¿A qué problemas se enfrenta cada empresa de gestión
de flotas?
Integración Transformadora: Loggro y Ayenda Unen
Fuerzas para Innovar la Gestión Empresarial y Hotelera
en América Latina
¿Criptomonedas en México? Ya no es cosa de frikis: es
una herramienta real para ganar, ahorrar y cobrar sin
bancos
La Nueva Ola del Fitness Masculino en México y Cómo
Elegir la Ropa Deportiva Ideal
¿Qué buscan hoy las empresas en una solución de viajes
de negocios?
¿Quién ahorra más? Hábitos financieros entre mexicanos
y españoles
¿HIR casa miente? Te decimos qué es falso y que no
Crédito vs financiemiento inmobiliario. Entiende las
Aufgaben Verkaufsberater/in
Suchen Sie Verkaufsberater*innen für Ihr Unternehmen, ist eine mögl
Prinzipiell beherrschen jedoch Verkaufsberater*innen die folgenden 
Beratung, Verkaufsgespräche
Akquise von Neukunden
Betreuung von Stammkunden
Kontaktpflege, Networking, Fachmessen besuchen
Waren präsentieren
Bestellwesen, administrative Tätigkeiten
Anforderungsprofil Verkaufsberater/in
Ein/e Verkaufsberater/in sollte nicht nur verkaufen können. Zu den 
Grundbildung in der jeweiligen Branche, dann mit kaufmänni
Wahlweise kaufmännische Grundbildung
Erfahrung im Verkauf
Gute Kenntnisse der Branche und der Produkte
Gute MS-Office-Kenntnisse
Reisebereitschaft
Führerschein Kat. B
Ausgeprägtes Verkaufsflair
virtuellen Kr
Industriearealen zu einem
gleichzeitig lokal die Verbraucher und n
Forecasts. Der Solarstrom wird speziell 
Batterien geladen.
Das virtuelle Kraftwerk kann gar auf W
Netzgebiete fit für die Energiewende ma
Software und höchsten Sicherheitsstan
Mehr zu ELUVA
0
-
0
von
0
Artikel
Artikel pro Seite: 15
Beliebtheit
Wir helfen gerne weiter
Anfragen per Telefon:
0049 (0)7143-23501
..........
Using the data above, transcribe the lines that run from the line with "Fuerzas para Innovar" to the line with "Suchen Sie Verkaufsberater*innen", both ends kept, and output nothing else.

Fuerzas para Innovar la Gestión Empresarial y Hotelera
en América Latina
¿Criptomonedas en México? Ya no es cosa de frikis: es
una herramienta real para ganar, ahorrar y cobrar sin
bancos
La Nueva Ola del Fitness Masculino en México y Cómo
Elegir la Ropa Deportiva Ideal
¿Qué buscan hoy las empresas en una solución de viajes
de negocios?
¿Quién ahorra más? Hábitos financieros entre mexicanos
y españoles
¿HIR casa miente? Te decimos qué es falso y que no
Crédito vs financiemiento inmobiliario. Entiende las
Aufgaben Verkaufsberater/in
Suchen Sie Verkaufsberater*innen für Ihr Unternehmen, ist eine mögl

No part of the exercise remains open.